Wait a minute. That’s actually a profound difference. God is in fact asserting that He is unity, that all the multifaceted universe — the good, the bad & the ugly — is under one sovereignty. The apparent conflict and confusion we see from our limited viewpoint is an illusion. Reality is one whole, integrated God.

Which ties back into the core theme of transformation. From a psychological perspective, transformation means integrating my own emotion, reason, and intention into one whole human being — by working through the painful experiences that caused me to splinter. From a theological perspective, maybe it means accepting that all the apparently diverse phenomena of the world is the work of one whole, integrated God. Which would make polytheism a reflection of a splintered psyche, unable to cope with integrated reality.

Wow. Deep.

Moving on:

By what way is the light parted, which scattereth the east wind upon the earth? Who hath divided a watercourse for the overflowing of waters, or a way for the lightning of thunder; To cause it to rain on the earth, where no man is; on the wilderness, wherein there is no man; To satisfy the desolate and waste ground; and to cause the bud of the tender herb to spring forth? Hath the rain a father? or who hath begotten the drops of dew? Out of whose womb came the ice? and the hoary frost of heaven, who hath gendered it? The waters are hid as with a stone, and the face of the deep is frozen.

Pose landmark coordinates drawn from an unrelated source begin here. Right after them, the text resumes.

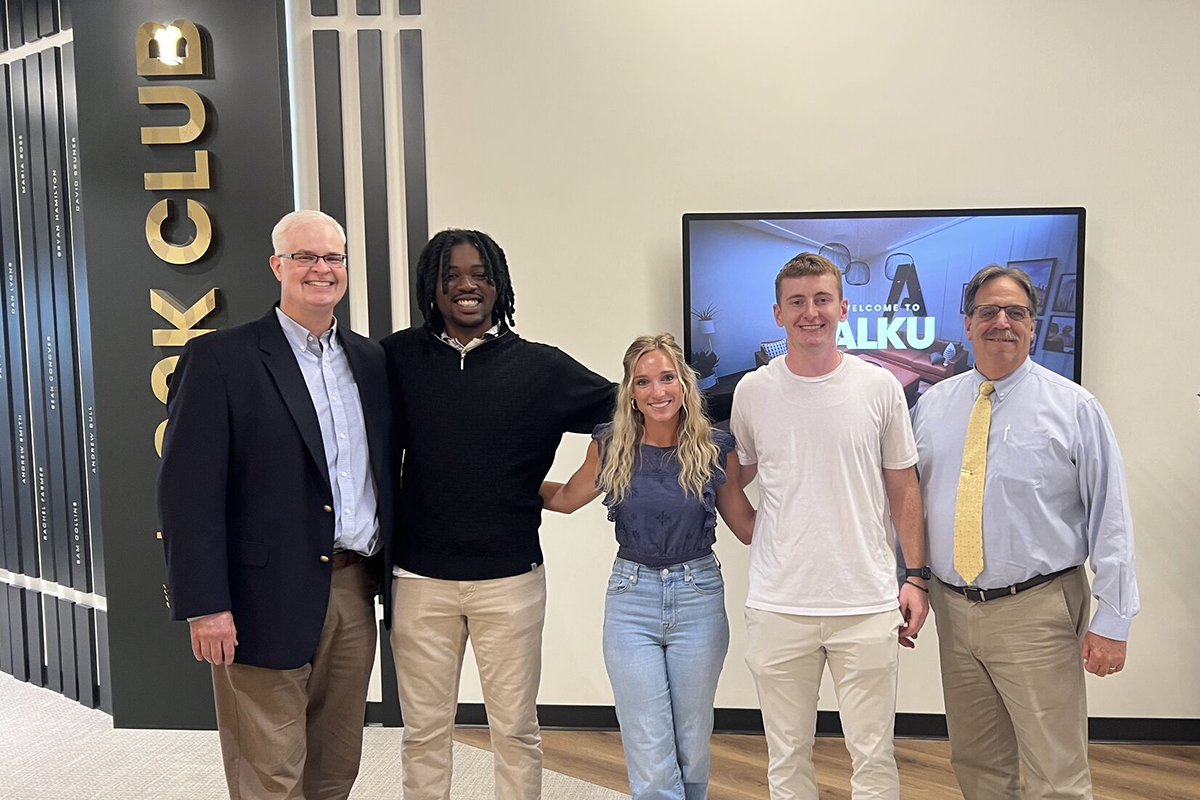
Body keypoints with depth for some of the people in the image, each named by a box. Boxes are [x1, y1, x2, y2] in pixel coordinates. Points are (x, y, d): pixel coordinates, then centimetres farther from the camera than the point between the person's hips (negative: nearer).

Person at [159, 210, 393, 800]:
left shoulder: (371, 360, 10)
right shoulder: (219, 359, -7)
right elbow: (188, 490, -11)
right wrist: (204, 605, -15)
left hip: (355, 593, 5)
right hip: (268, 601, -5)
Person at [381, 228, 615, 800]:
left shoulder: (539, 366, -1)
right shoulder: (399, 357, 2)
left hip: (510, 577, -1)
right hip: (421, 578, 1)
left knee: (515, 730, 12)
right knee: (424, 731, 13)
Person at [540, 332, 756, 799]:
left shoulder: (715, 448, -3)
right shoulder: (610, 446, -3)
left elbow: (747, 526, 5)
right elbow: (566, 499, 14)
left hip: (698, 598, 1)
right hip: (632, 599, 0)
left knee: (692, 749, 14)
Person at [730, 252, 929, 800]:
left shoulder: (880, 387, 1)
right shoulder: (752, 392, 1)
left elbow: (903, 489, 7)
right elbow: (732, 480, 15)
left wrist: (916, 576, 4)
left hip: (868, 605, 0)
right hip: (777, 606, 1)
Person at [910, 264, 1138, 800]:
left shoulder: (1073, 407, -4)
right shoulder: (932, 405, 6)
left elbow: (1111, 519, -5)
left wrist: (1112, 621, -10)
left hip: (1037, 613, -3)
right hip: (953, 609, 4)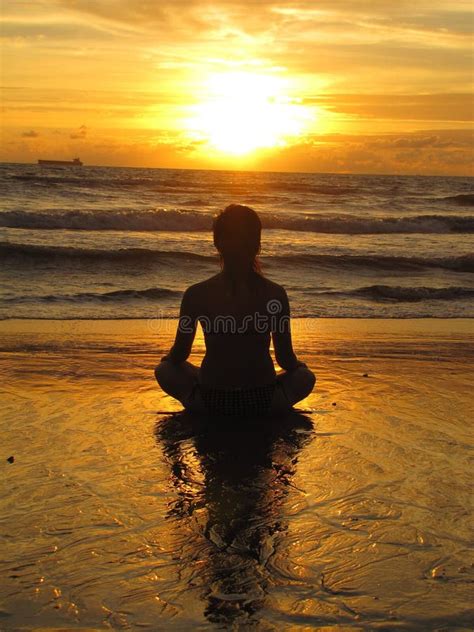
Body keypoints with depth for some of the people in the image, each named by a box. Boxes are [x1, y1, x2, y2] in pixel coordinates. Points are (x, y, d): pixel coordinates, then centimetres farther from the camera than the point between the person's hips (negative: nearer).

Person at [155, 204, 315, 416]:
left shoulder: (196, 294, -8)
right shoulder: (275, 294, -7)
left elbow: (179, 354, 4)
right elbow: (285, 358, 1)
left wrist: (168, 358, 28)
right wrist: (298, 366, 25)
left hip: (212, 401, 0)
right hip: (262, 402, 1)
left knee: (164, 369, 27)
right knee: (305, 376, 30)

I love this imagery. One the one hand, God is indescribably gentle in his use of water (t@’alah). He satisfies the desolate (saba` show’ ), and nurtures (tsamach) the tender herb (deshe’). Yet He is also as hard as stone (‘eben) — but even that is caring, if one views the depths (t@hown) as evil. Soft towards the weak, hard towards evil. I like that.

Canst thou bind the sweet influences of Pleiades, or loose the bands of Orion? Canst thou bring forth Mazzaroth in his season? or canst thou guide Arcturus with his sons? Knowest thou the ordinances of heaven? canst thou set the dominion thereof in the earth?

This must’ve been mind-boggling back then. Sure, nowadays everyone’s heard of gravity, and Newton’s elegantly simple laws (chuqqah) which govern (mishtar) celestial motion. But if you just look at the sky, and try to understand the motion of the planets, and the apparent motion of stars, it can get incredibly complex.

Canst thou lift up thy voice to the clouds, that abundance of waters may cover thee? Canst thou send lightnings, that they may go and say unto thee, Here we are? Who hath put wisdom in the inward parts? or who hath given understanding to the heart? Who can number the clouds in wisdom? or who can stay the bottles of heaven, When the dust groweth into hardness, and the clods cleave fast together?

Fascinating. Somehow God is tying clouds (`ab) and lightning (baraq) to innards (tuwchah) and perception (sekviy). Maybe if we knew those latter words better we’d understand the parallelism. Yet, again, wisdom (chokmah) and control (shalach, shakab) are tightly coupled.

Wilt thou hunt the prey for the lion? or fill the appetite of the young lions, When they couch in their dens, and abide in the covert to lie in wait? Who provideth for the raven his food? when his young ones cry unto God, they wander for lack of meat.

Even here, we see God implying His provision (kuwn) for the animals. He hears their cries (shava`), and fills (male’) with good things. Not just because He can, but because He wants to. Job may be proud of his compassion for the poor, but that’s still as nothing compared to God’s care of all creation.

Whew. There’s clearly a lot more going on here than I noticed the first time around. I guess I’ll be taking the rest of God’s speech a little more slowly.


God, please forgive me for the times I try to rationalize you down, and miss the depths of your heart. Help me to listen, and to feel, and to know You — not just the things You say. Teach me Your oneness, that I may become truly one. In Jesus, by the Spirit, to the Father. Amen.